# HTC Thunderbolt Bricked, Won't Charge Or Turn On



## nostalgicgamerz (Aug 26, 2012)

as you read in the topic title. My HTC thunderbolt is dead. nothing. no yellow / green light at all. This phone hasn't contacted liquid or been dropped / thrown violently. (although thinking about it now heh) This has happened before..but a simple battery pull for about 20 minutes and a restart got me going again. Now...it won't work. I'm not a noob where I flashed the wrong radio or something stupid like that. I had fully functioning Thunderbolt with LiquidSmooth ICS JMOD MR2. Before my phone decided to commit permanent suicide, it was rebooting to the boot screen every hour or so to the LiquidSmooth boot animation while I was using PowerAmp. Then I shut if off normally (just like last time..) and now it won't charge turn on, or do ANYTHING. it won't even go to the HTC logo where I can go to clockwork or the hBOOT menu. I'm running out of options. If anyone could give me advice. That would be great, as I cannot afford another one :___;

Thanks for your time = ]


----------



## santod (Nov 19, 2011)

New battery time??


----------



## nostalgicgamerz (Aug 26, 2012)

santod said:


> New battery time??


I have a standard HTC Thunderbolt battery and a extended battery...both will not charge or turn on the phone


----------



## Patrick A. (Oct 6, 2011)

Get any response when you plug into pc?


----------



## lunar35 (Nov 22, 2011)

Do you have an SD card in it? Sometimes my phone will do the same thing and I can fix it by removing the SD card and charging.


----------



## nostalgicgamerz (Aug 26, 2012)

Patrick A. said:


> Do you have an SD card in it? Sometimes my phone will do the same thing and I can fix it by removing the SD card and charging.

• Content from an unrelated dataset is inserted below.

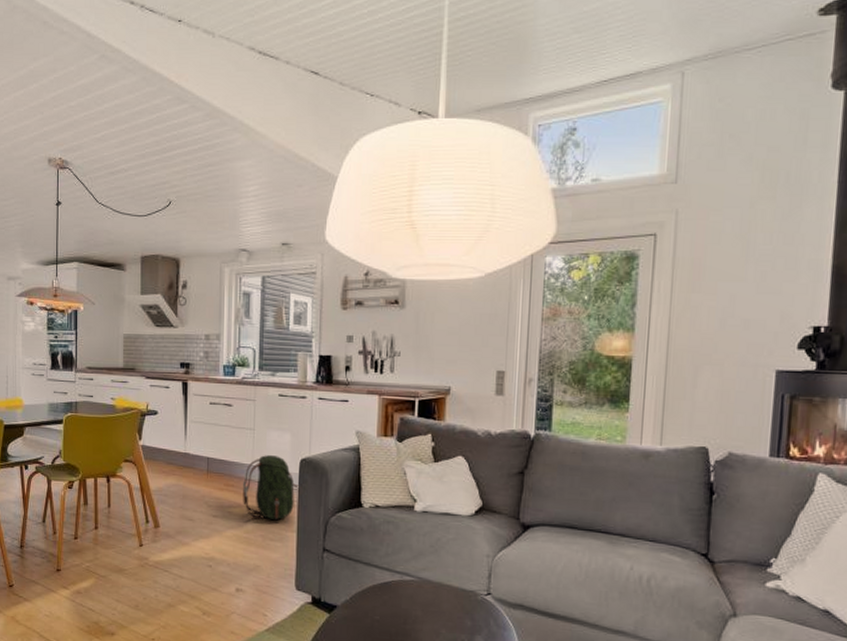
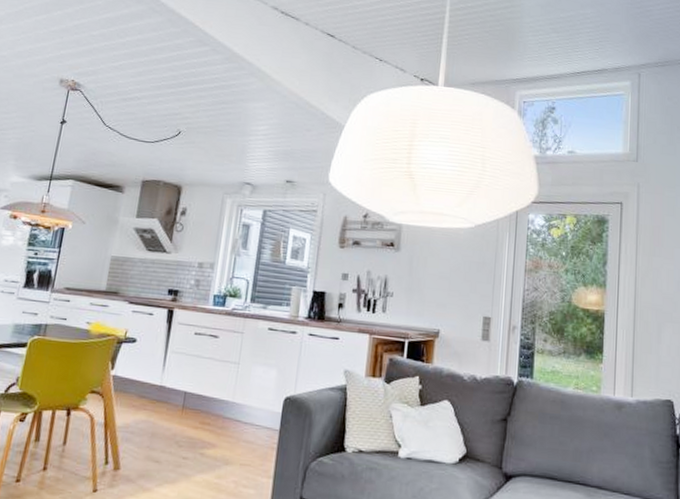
backpack: present [243,455,299,520] -> none [217,391,280,464]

I got a used HTC Rezound. It's amazing...it's everything the T-Bolt should have been

Lightning Will Not Strike Twice for My Thunderbolt.

Thank you for your concern and support....but it's a future spare parts phone on craigslist now.

This thread can be locked now.


----------



## nap12300 (Jan 10, 2012)

I'm having the same exact problem. Did you get it working or does anyone else have ideas to get the phone to charge and boot again?


----------